Texto de estudio »
"""

Francia interceptó recientemente el petrolero Tagor, procedente de Rusia y sujeto a sanciones internacionales, en el océano Atlántico. La operación fue confirmada por el presidente Emmanuel Macron, quien reafirmó el compromiso de su país con el cumplimiento de las medidas restrictivas impuestas a Moscú.
La intervención fue llevada a cabo por la Marina Nacional francesa con el apoyo de aliados, incluido el Reino Unido, y se realizó de acuerdo con el derecho marítimo internacional. Macron destacó que las autoridades francesas consideran inaceptable que embarcaciones intenten eludir las sanciones y contribuyan al financiamiento de la guerra que Rusia sostiene contra Ucrania desde 2022.

"""

Datos »
"""

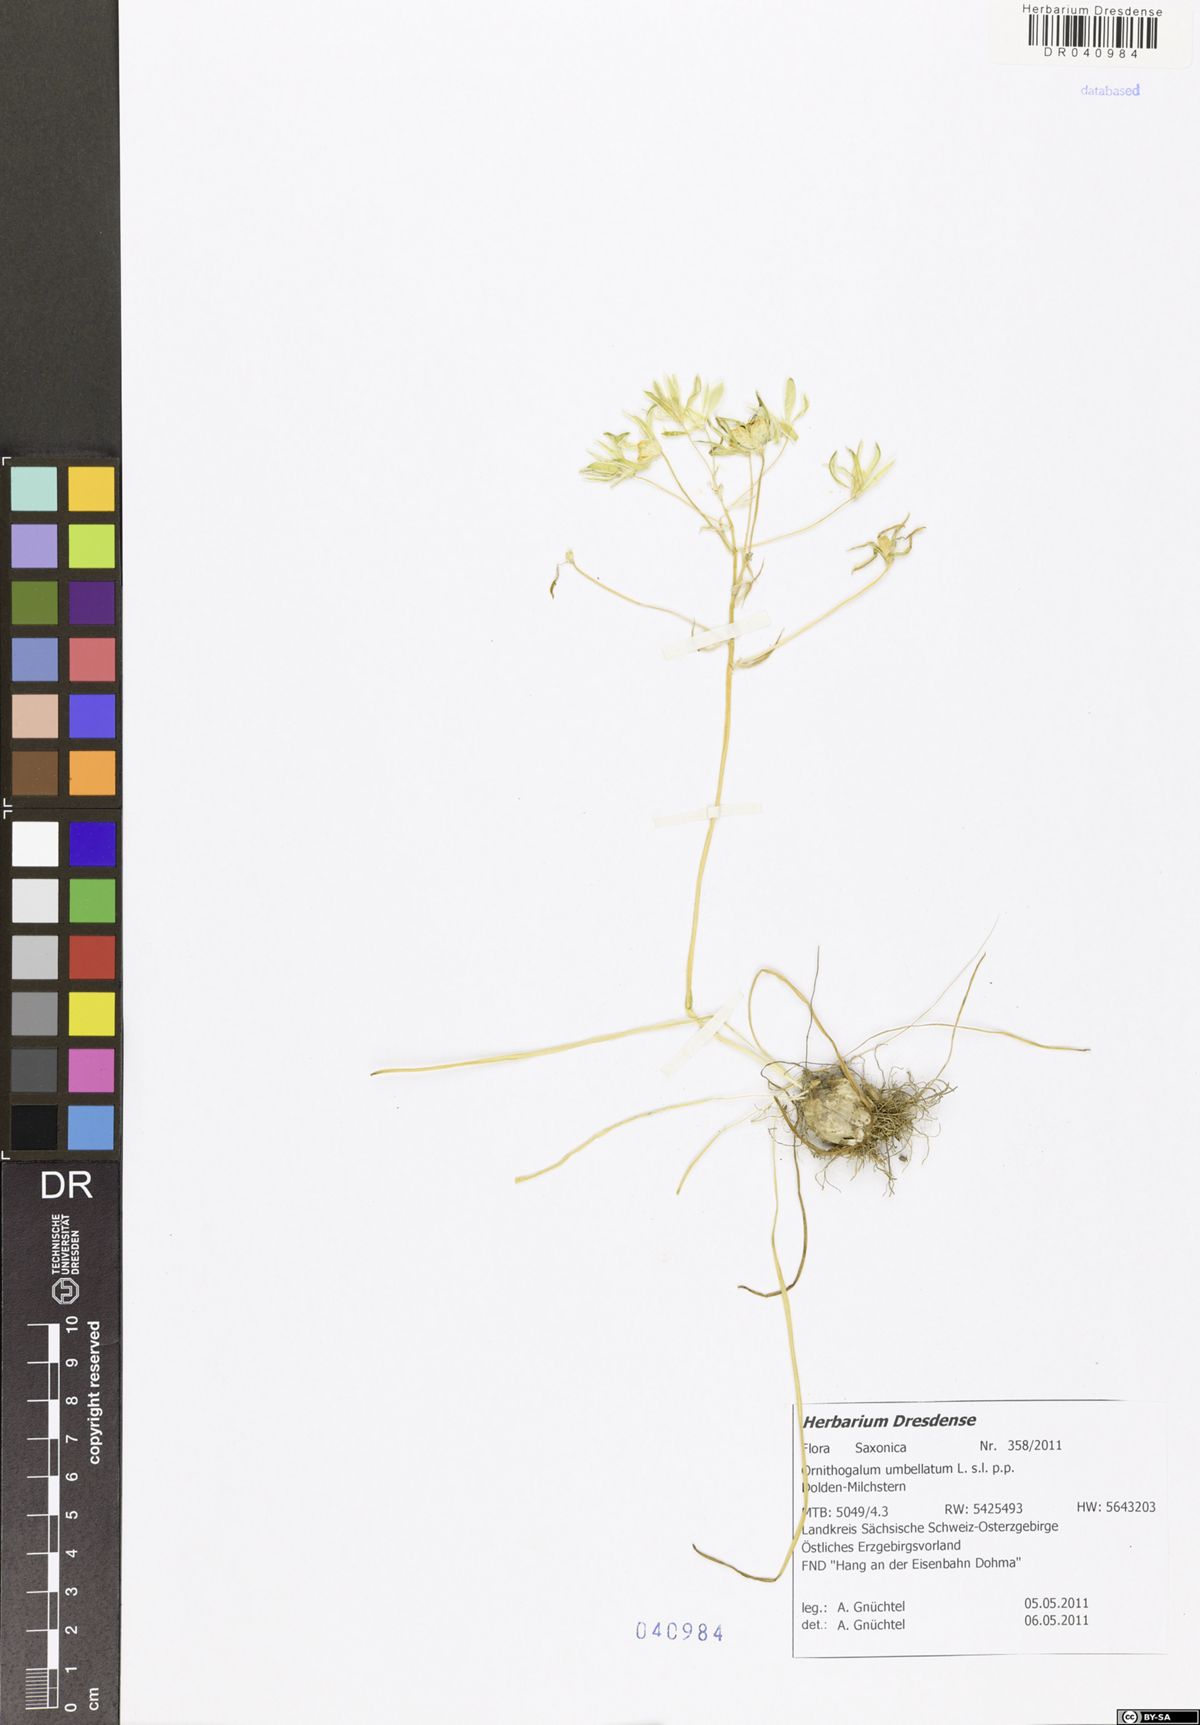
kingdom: Plantae
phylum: Tracheophyta
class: Liliopsida
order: Asparagales
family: Asparagaceae
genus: Ornithogalum
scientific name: Ornithogalum umbellatum
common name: Garden star-of-bethlehem
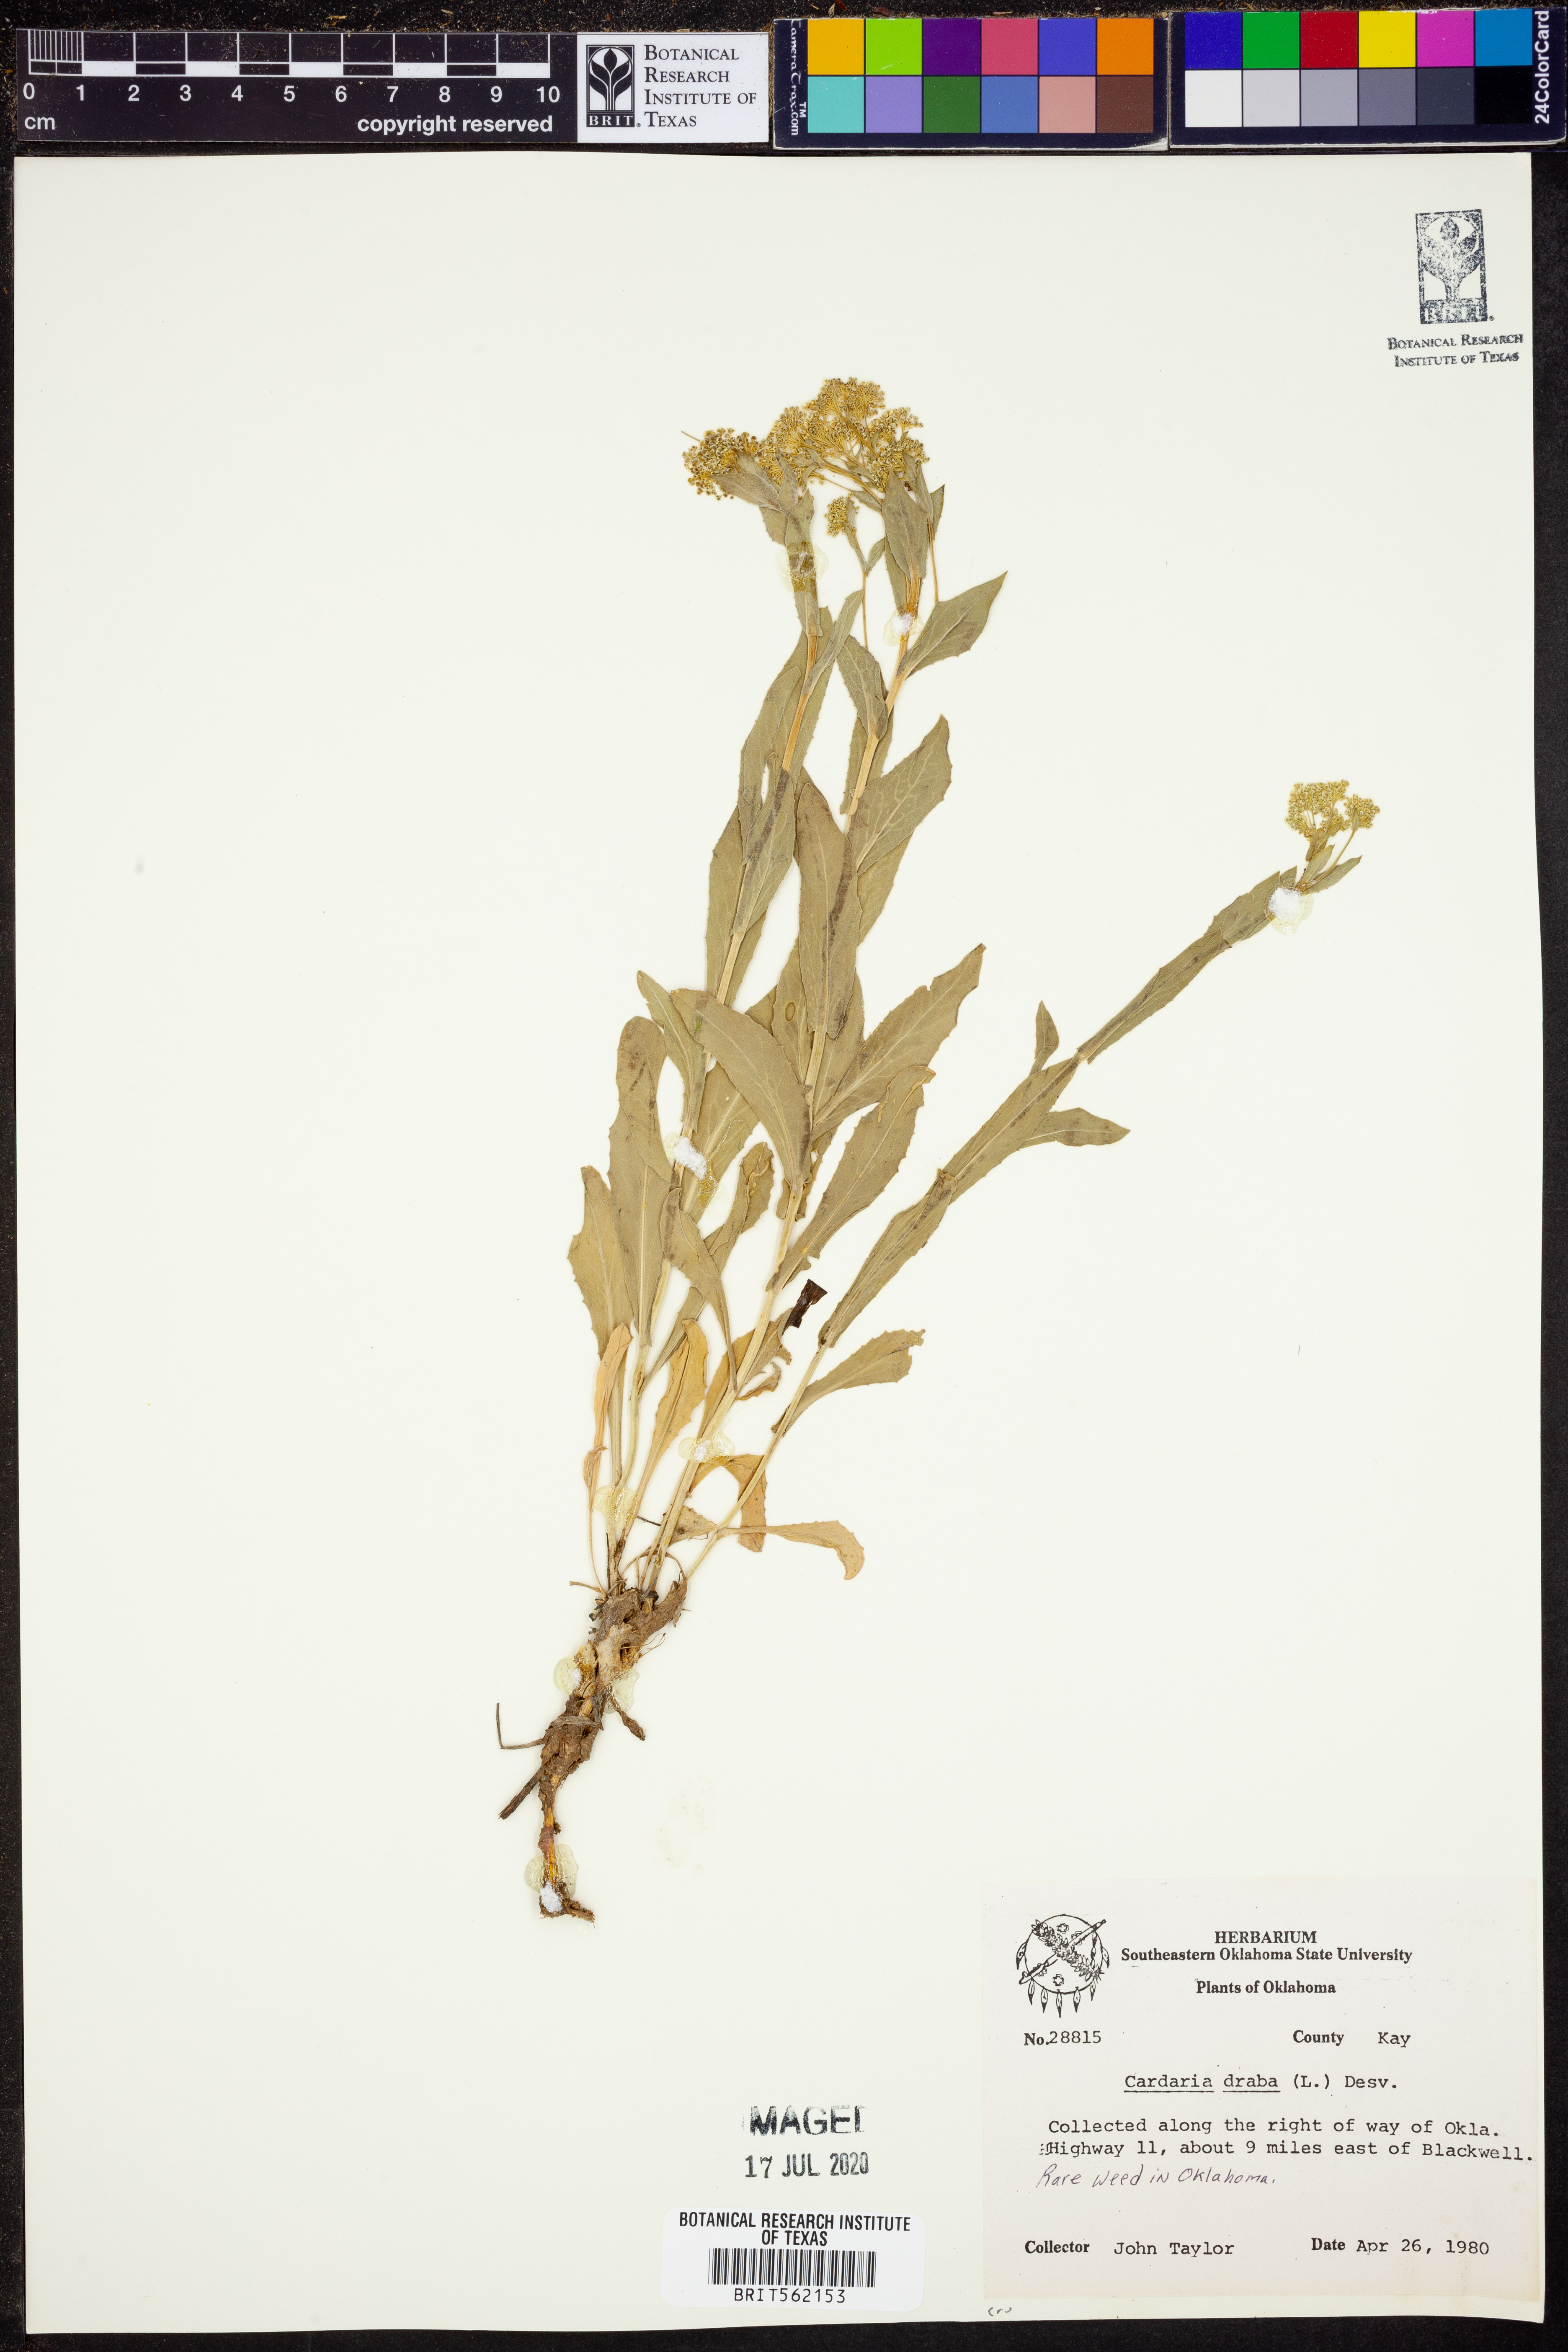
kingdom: Plantae
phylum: Tracheophyta
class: Magnoliopsida
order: Brassicales
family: Brassicaceae
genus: Lepidium
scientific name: Lepidium draba
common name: Hoary cress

"""

¿Puedes copiar el texto sobre el petrolero Tagor desde "La intervención fue" hasta "Ucrania desde 2022.", reemplazando "aliados" por "socios"? Los registros provienen de una fuente distinta.

Respuesta »
La intervención fue llevada a cabo por la Marina Nacional francesa con el apoyo de socios, incluido el Reino Unido, y se realizó de acuerdo con el derecho marítimo internacional. Macron destacó que las autoridades francesas consideran inaceptable que embarcaciones intenten eludir las sanciones y contribuyan al financiamiento de la guerra que Rusia sostiene contra Ucrania desde 2022.